Alors il a décidé de semer l'enfer, dont il sent l'avènement prochain et qu'il préfère à la médiocrité et la vulgarité, ou tout ce qui s'en rapproche, à commencer par le plaisir et toutes les petites satisfactions simples, qui sont autant de poisons ingrats signant la mort toute entière ; des poisons bien pires que les siens, parce qu'il vaut mieux ingérer du liquide d'embaumement corrosif, plutôt que tranquillisants. C'est un refus de cette apathie 'autre', externe, reflet négatif et minable de sa propre froideur (qui n'en fait pas un indifférent pour autant), torpeur souriante, rampe vers la nullité.

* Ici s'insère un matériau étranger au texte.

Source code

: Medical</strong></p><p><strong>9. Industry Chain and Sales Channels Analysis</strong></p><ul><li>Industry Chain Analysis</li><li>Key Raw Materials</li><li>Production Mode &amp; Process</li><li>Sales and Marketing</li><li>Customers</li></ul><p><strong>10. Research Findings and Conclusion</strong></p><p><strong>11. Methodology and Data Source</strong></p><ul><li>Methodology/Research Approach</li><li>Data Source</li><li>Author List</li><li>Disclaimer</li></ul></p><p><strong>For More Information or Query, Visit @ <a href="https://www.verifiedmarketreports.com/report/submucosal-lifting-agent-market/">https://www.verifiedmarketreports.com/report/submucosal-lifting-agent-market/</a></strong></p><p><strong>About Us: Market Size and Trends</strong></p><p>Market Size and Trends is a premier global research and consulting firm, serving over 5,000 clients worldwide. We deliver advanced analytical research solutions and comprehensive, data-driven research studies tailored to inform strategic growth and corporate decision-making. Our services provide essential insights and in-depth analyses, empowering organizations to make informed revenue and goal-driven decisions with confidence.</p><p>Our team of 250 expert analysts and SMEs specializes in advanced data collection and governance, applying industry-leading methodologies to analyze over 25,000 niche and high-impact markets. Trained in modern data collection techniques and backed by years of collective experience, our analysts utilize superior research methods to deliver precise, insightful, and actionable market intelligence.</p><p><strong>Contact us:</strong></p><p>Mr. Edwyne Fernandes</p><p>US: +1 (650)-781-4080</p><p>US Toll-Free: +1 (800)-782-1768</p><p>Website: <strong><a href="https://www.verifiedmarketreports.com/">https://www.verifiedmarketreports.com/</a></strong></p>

Malgré la tournure byzantine, c'est un enfer sans fantaisies : Alain n'est pas un mystique. Simplement à ce chaos mou, rampant, il répond par un chaos franc. Harcelé par la saleté, encerclé par l'insouciance et assombri par une espèce de chape de tristesse flasque, il veut infliger la douleur à tout ce qui manque de consistance, de profondeur. La punition est nécessaire. Elle n'est pas là pour justifier une quelconque haine. Il tue par compulsion, n'en tire aucune jouissance, même pas celle du travail bien fait ; par nécessité et non par mesquinerie, il tourmente en tant que tueur les collègues qui l'insupportent pendant son service. Parce qu'ils le méritent également, mais cela ne se pense même pas, c'est déterminé bien au-delà du concevable.
Quelquefois Anger semble ouvrir des pistes plus traditionnelles, à propos de la frustration d'un homme ou d'une possible homosexualité refoulée ; ces balises ne sont que des tremplins ou des aperçus hagards projetés par les adversaires objectifs d'un criminel en activité. Ainsi lorsqu'Alain/Canet apprend que le tueur est perçu comme homosexuel (ce qu'il pourrait être mais n'a pas d'incidences, jusqu'à présent, sur son organisation), il esquisse alors un rapprochement. Si une loi suggère qu'il puisse être homosexuel, alors il doit considérer cet aveu. Et ce qu'il trouve face à ces gens qui pourraient devenir des cibles faciles, c'est une forme de voisinage ; dans le contexte présent (années 1970), ils sont moralement à la marge, comme lui ; ils ont surtout une grande valeur potentielle dans le système qui le mène et le dépasse. Leur liberté incarne tout ce qu'il se refuse, leur indifférence manifeste à la crasse et à la dégradation en fait des antagonistes parfaits, mais leur défiance à ce monde qu'il méprise tant crée un rapprochement troublant. De plus ils ne sont pas ce qu'il veut tuer et à leur façon ils violentent et assassinent ce féminin qu'il ne sait plus tolérer. Ils sont égarés mais avec une autre perspective, qu'il n'est pas possible d'adopter. Du reste, les automutilations sont légitimes ; quand à sa frustration, elle n'est pas celle d'un homme en 'manque de,' mais d'un homme accablé par 'l'existence de' ; écœuré par ce qu'il répète de l'humanité, tout comme il est effrayé par ses propres actions criminelles.